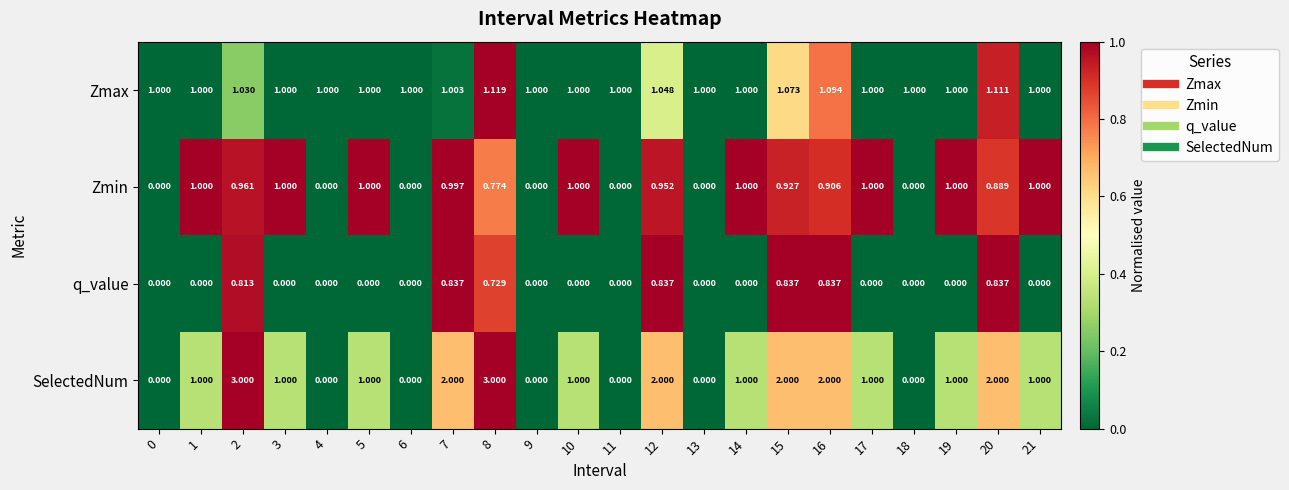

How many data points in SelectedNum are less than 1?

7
...
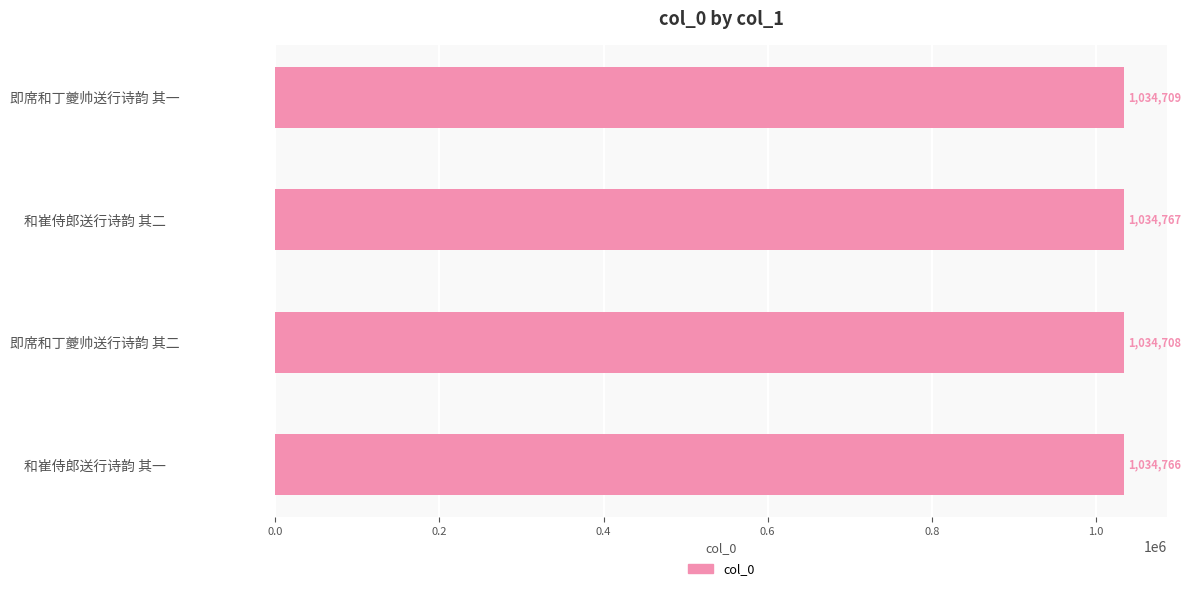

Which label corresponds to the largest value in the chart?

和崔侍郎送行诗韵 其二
* * *
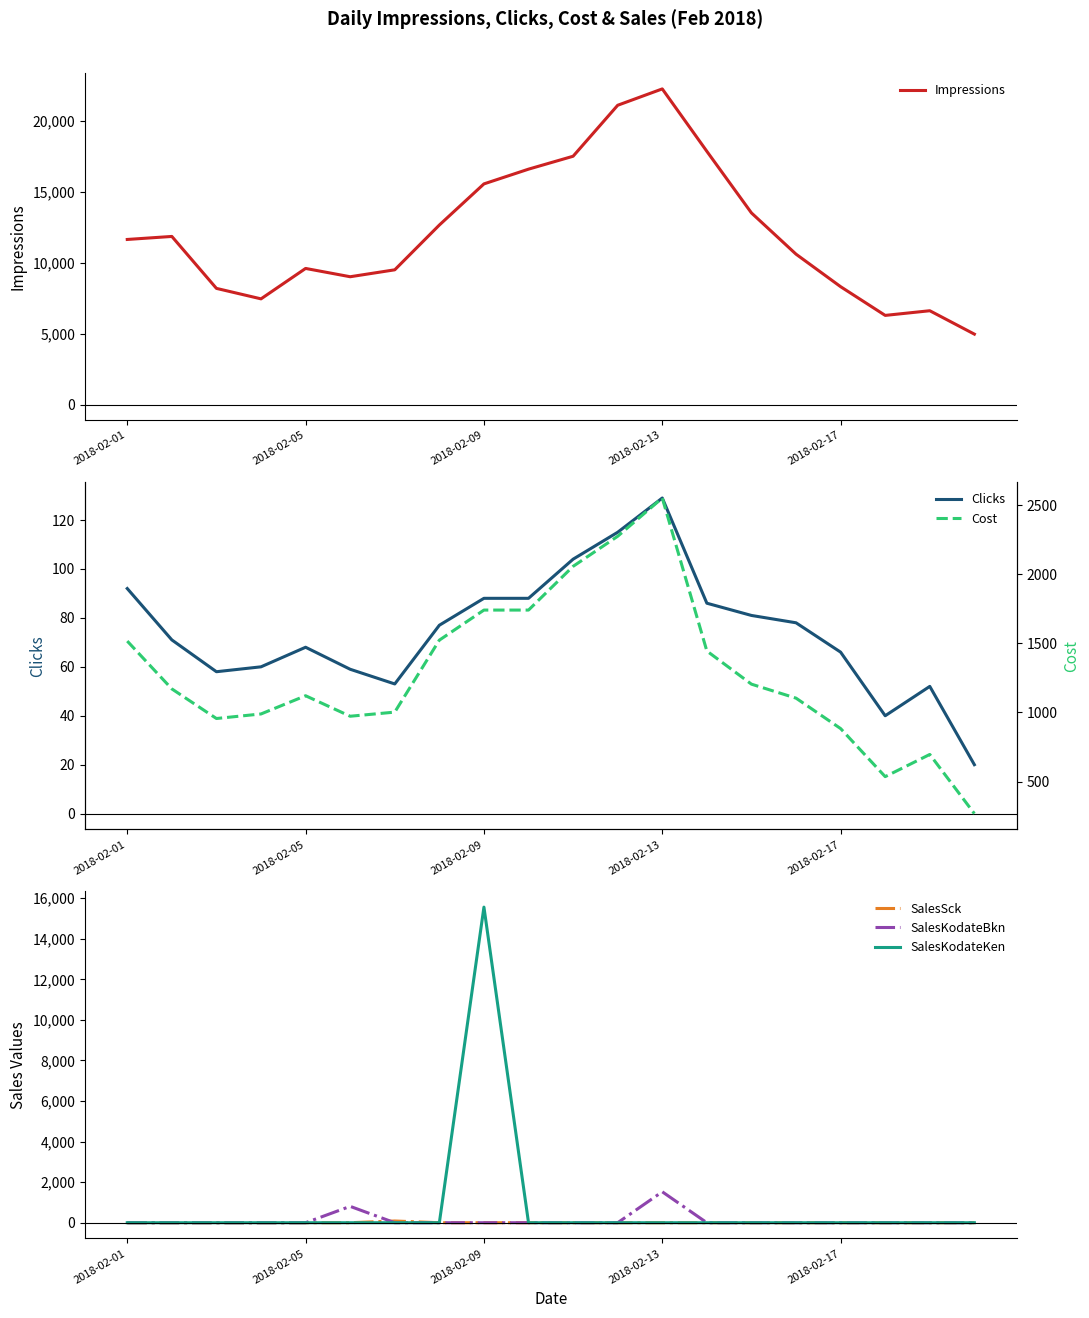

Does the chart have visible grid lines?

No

◆ Your objective
Count the lines in the material above that contain the string "chart", treating case as significant, and reply with only that number.

◆ Exercise result
2